- Born: April 4, 1904 New York City, U.S.
- Died: April 3, 1986 (aged 81) Los Angeles, California, U.S.
- Occupations: Screenwriter, labor leader
- Political party: Democrat
- Spouse(s): Dwight Franklin (m. 1928; div. 1943); David Bramson (m. 1943; died 1978)
- Children: 4

= Mary C. McCall Jr. =

American screenwriter

Mary C. McCall Jr. (April 4, 1904 – April 3, 1986) was an American writer best known for her screenwriting. She was a charter member and the first woman president of the Writers Guild of America (then known as the Screen Writers Guild), serving from 1942 to 1944 and 1951 to 1952.

==Biography==
Mary C. McCall Jr. was born on April 4, 1904, to a wealthy Irish American family in New York. She wanted to be a writer from the time she was in first grade. After graduating from Vassar College and Trinity College, Dublin, she began writing advertising copy and fiction.

In 1932, McCall published her first novel, The Goldfish Bowl, a satirical comedy loosely based on Anne Morrow and Charles Lindbergh. The film rights were purchased by Warner Bros., but McCall did not get to write the screenplay for the film version, It's Tough to Be Famous (1932), starring Douglas Fairbanks Jr. Instead, Warner Bros. signed her to a ten-week contract to write Street of Women (1932). They also assigned her to help with the screenplay of the film Scarlet Dawn (1932), based on her tragic novel of the Russian Revolution titled Revolt. In 1934, McCall landed a long-term contract with Warner Bros. and became involved with the Screen Writers Guild.

DATA =>

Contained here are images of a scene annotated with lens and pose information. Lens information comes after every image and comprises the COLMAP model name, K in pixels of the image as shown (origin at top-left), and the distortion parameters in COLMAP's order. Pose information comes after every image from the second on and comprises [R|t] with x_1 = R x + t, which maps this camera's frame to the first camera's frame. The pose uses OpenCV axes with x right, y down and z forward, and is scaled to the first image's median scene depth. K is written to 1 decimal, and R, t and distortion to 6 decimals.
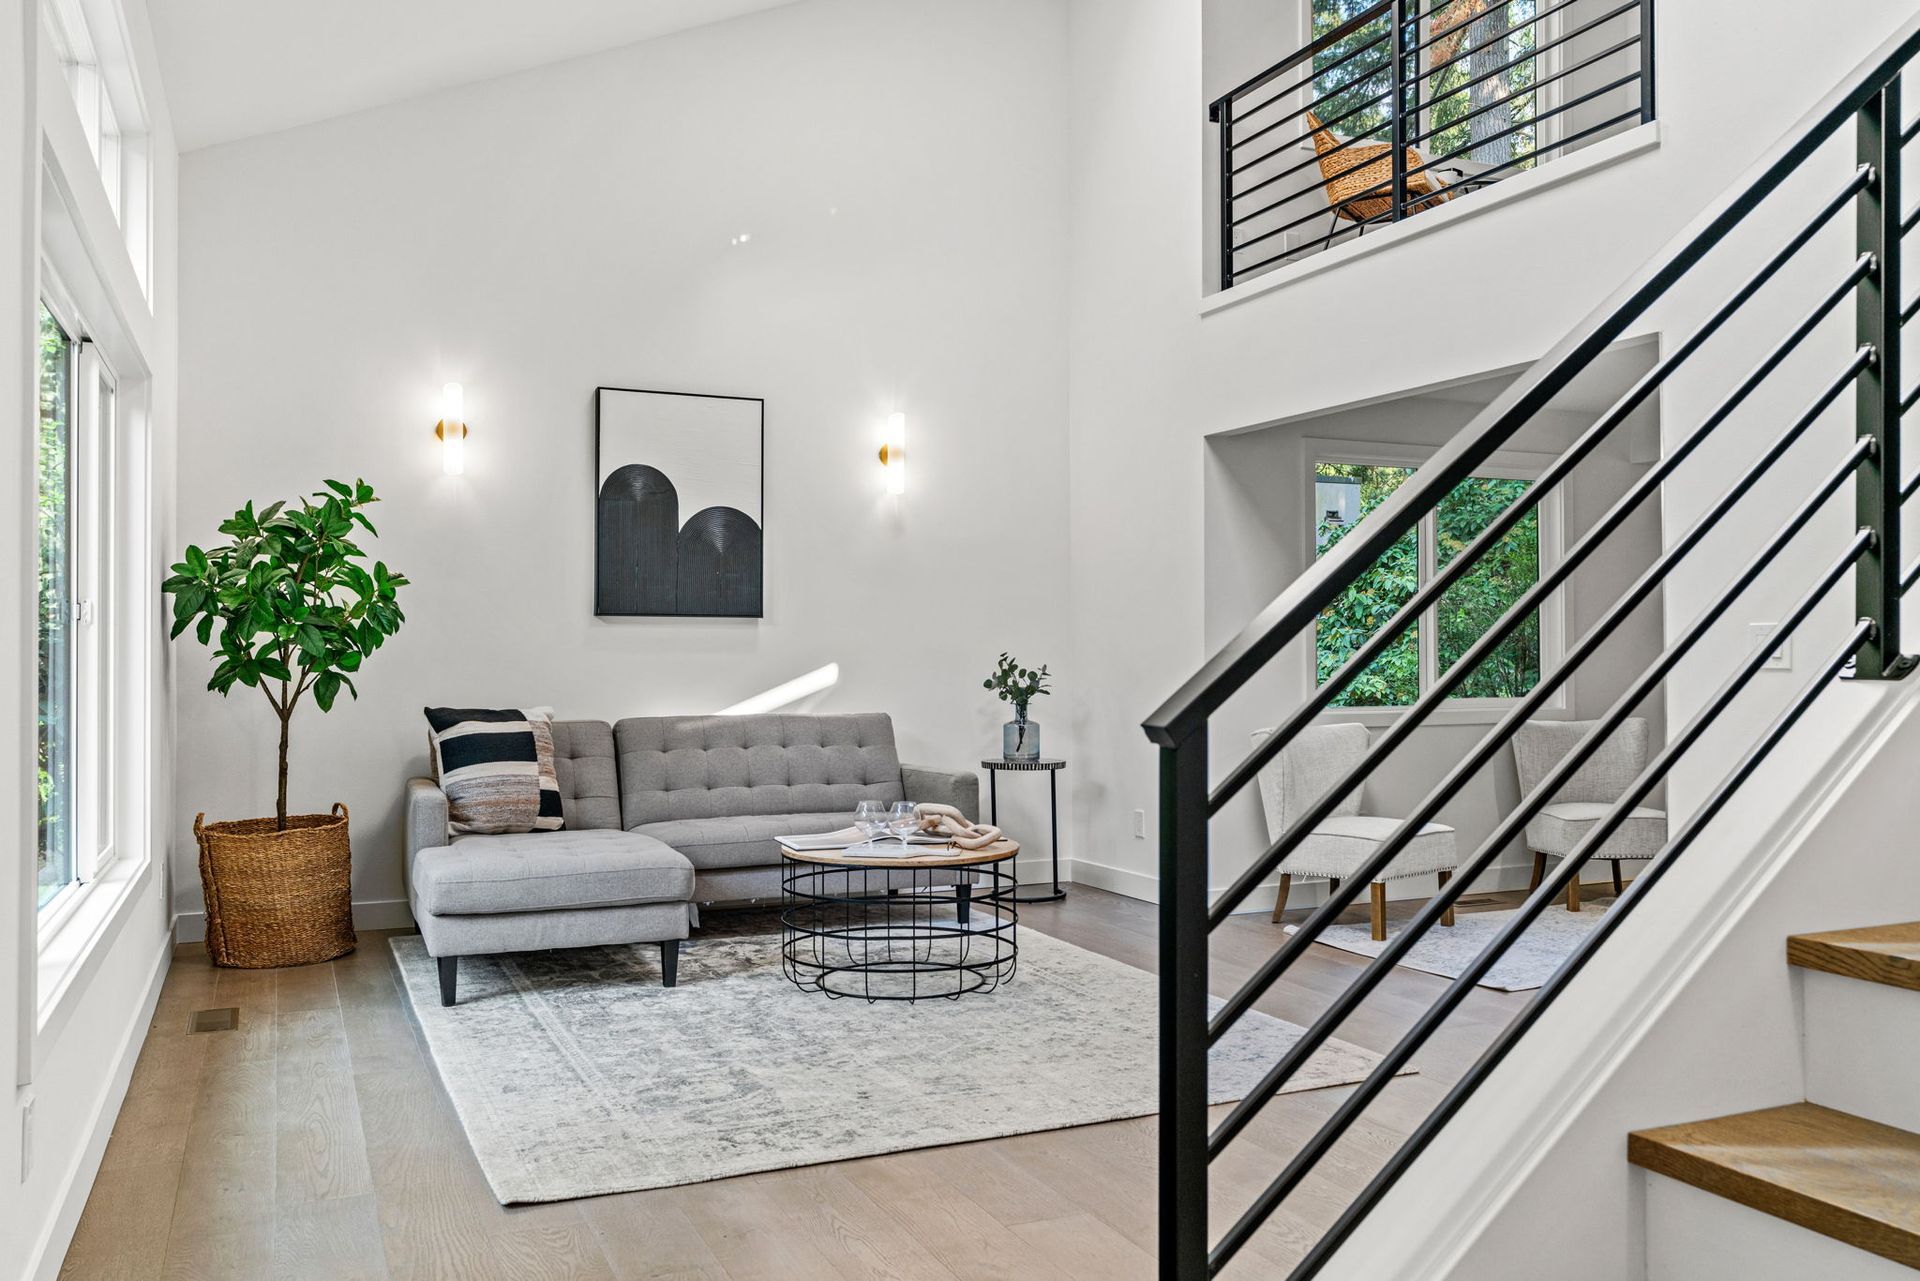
lens RADIAL K [[1519.0, 0, 960.2], [0, 1519.0, 636.7], [0, 0, 1]] dist [-0.004671, 0.002995]
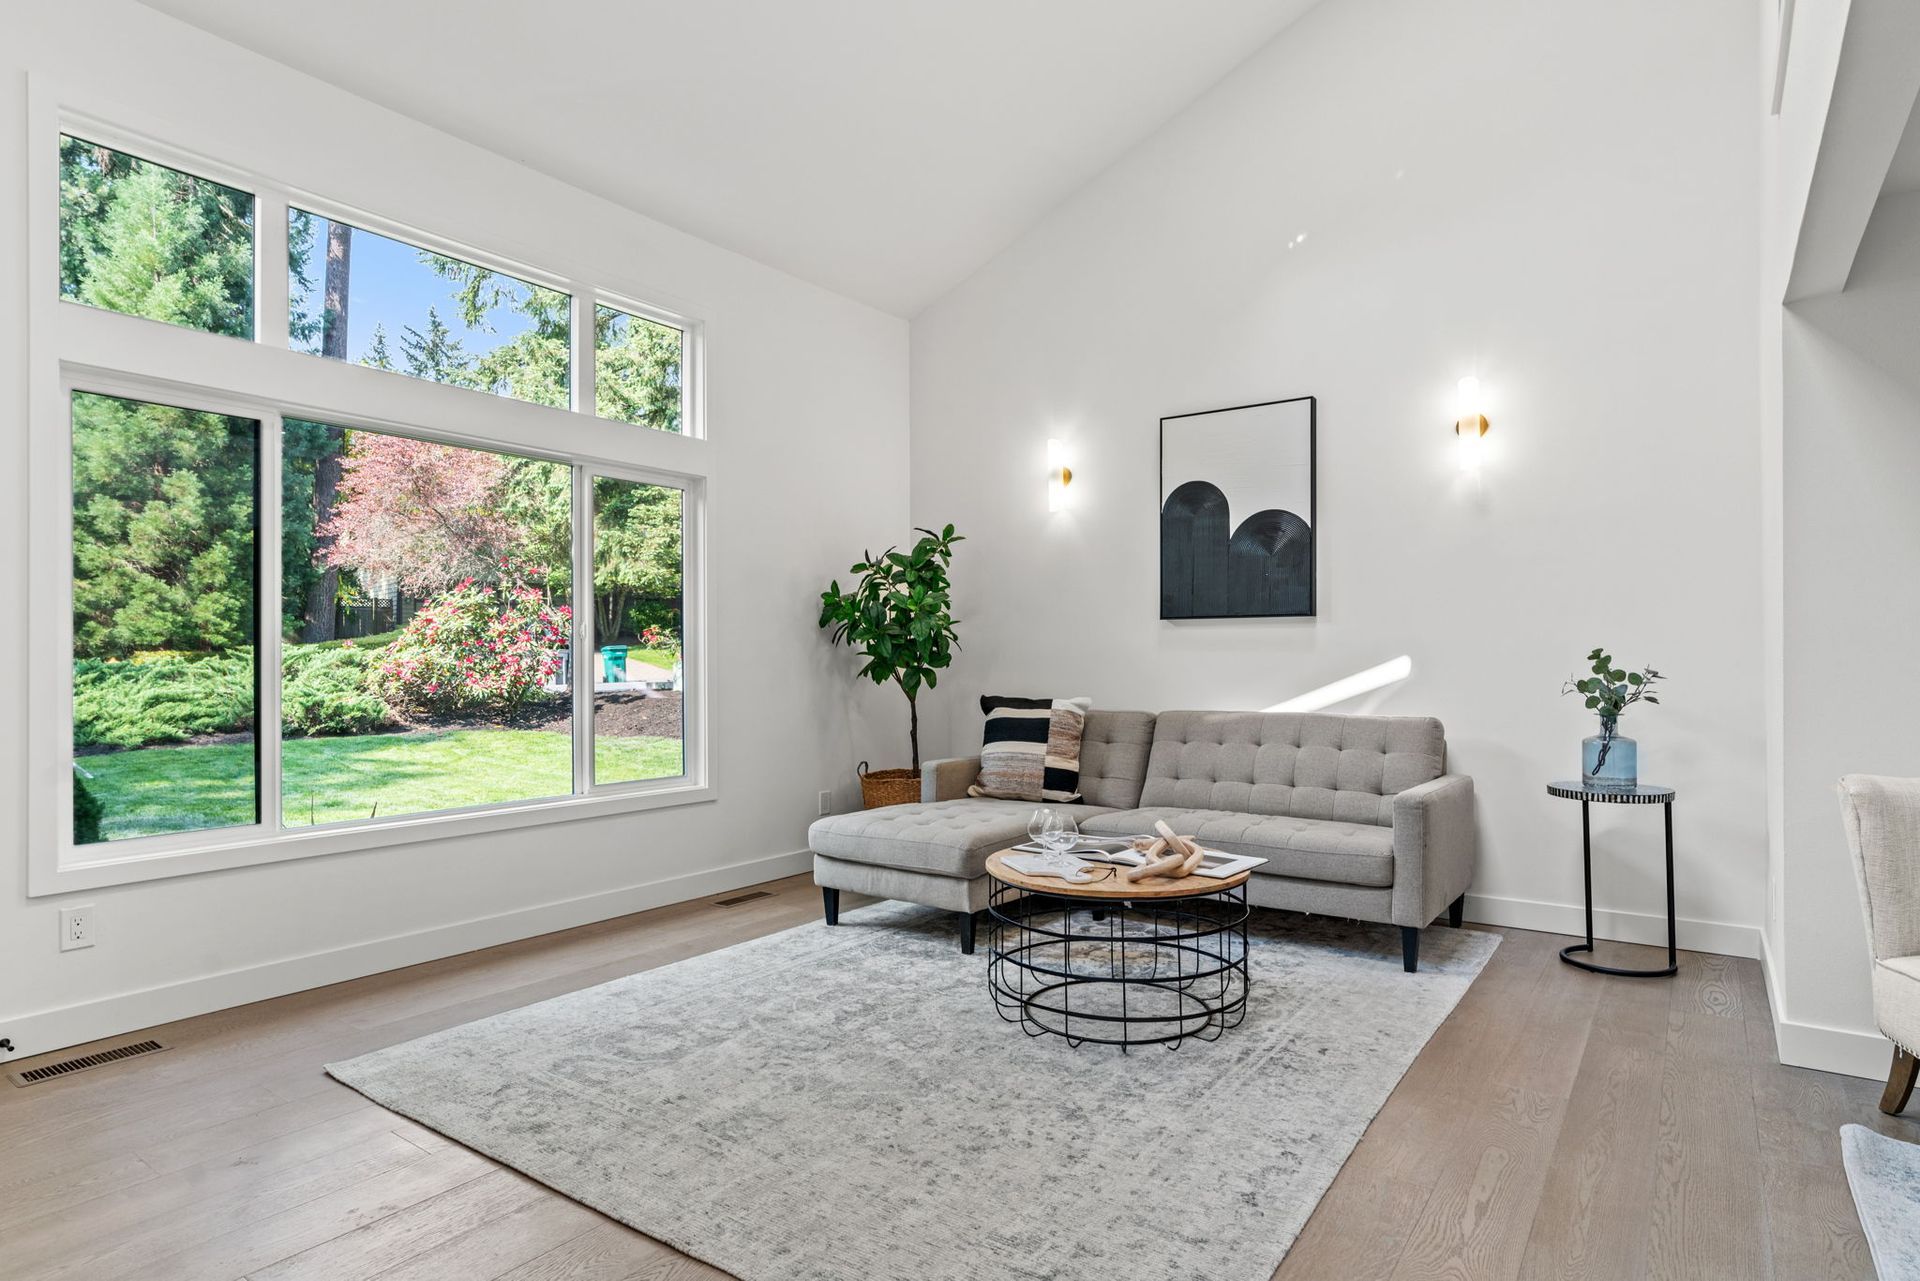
lens RADIAL K [[1033.4, 0, 960.6], [0, 1033.4, 660.1], [0, 0, 1]] dist [-0.003288, -0.000309]
pose [[0.503172, -0.000410, -0.864186, 0.386903], [0.013510, 0.999881, 0.007392, 0.009779], [0.864080, -0.015394, 0.503118, 0.528584]]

TASK STATEMENT => What was the title of the first novel that the Mary C. McCall Jr. biography says she published in 1932?

SOLUTION FOR THIS EXERCISE => The Goldfish Bowl